Remembering Colorado icon Pat Schroeder
Pat Schroeder wanted to be an aerodynamic engineer, not a congresswoman, and at age 15, she earned her pilot's license.
Yes, but: "I remember getting to college and they said, 'No, you can't do that,'" she once told me. "And I remember my counselor saying, 'What would you do with it? Hang it over the changing table over your baby?'"
- She scoffed. "But we changed that," Schroeder continued. "That doesn’t happen now."
Why it matters: Schroeder, the first woman elected to Congress from Colorado, a 24-year lawmaker and a vocal advocate for women and families, is a big part of the reason it "doesn't happen now."
What to know: She died Monday night at a Florida hospital near her home after suffering a recent stroke. Schroeder was 82.
🗯 My thought bubble: Back in 2016, as Hillary Clinton ran for president, I talked to Schroeder at length about her career and modern politics.
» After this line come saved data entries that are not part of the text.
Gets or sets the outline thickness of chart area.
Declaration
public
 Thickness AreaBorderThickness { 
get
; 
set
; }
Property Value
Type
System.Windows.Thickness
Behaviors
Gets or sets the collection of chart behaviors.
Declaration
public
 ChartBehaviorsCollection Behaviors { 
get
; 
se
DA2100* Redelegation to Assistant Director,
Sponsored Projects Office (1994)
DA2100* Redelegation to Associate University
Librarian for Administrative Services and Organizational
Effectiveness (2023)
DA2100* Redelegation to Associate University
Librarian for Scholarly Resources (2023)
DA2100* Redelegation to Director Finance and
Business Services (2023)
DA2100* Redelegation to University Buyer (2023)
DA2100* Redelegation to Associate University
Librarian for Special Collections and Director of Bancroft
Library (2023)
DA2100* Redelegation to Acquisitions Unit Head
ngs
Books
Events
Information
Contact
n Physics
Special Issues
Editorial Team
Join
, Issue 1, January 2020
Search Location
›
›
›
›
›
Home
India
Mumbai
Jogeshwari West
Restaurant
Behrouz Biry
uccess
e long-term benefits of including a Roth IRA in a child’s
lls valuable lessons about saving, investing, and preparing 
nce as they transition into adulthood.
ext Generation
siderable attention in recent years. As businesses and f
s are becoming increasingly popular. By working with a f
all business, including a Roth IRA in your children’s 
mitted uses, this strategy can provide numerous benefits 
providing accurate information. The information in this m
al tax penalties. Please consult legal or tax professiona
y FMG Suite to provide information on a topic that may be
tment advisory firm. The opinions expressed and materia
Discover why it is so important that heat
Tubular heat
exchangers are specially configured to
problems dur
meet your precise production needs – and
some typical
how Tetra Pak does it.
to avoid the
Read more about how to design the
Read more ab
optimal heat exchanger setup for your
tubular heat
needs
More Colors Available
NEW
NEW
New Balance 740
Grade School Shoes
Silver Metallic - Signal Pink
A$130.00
Looking at the conversation again, I find much of what she said still resonates.
- In a part of the interview that didn't make the final story, I asked her: All these years later, what does being the first congresswoman in Colorado mean to you?
What she said: "I was always very proud that the West was way ahead of the rest of the country in women's rights," she said.
The bottom line: Schroeder helped continue Colorado's legacy of equity — all because she never became a pilot.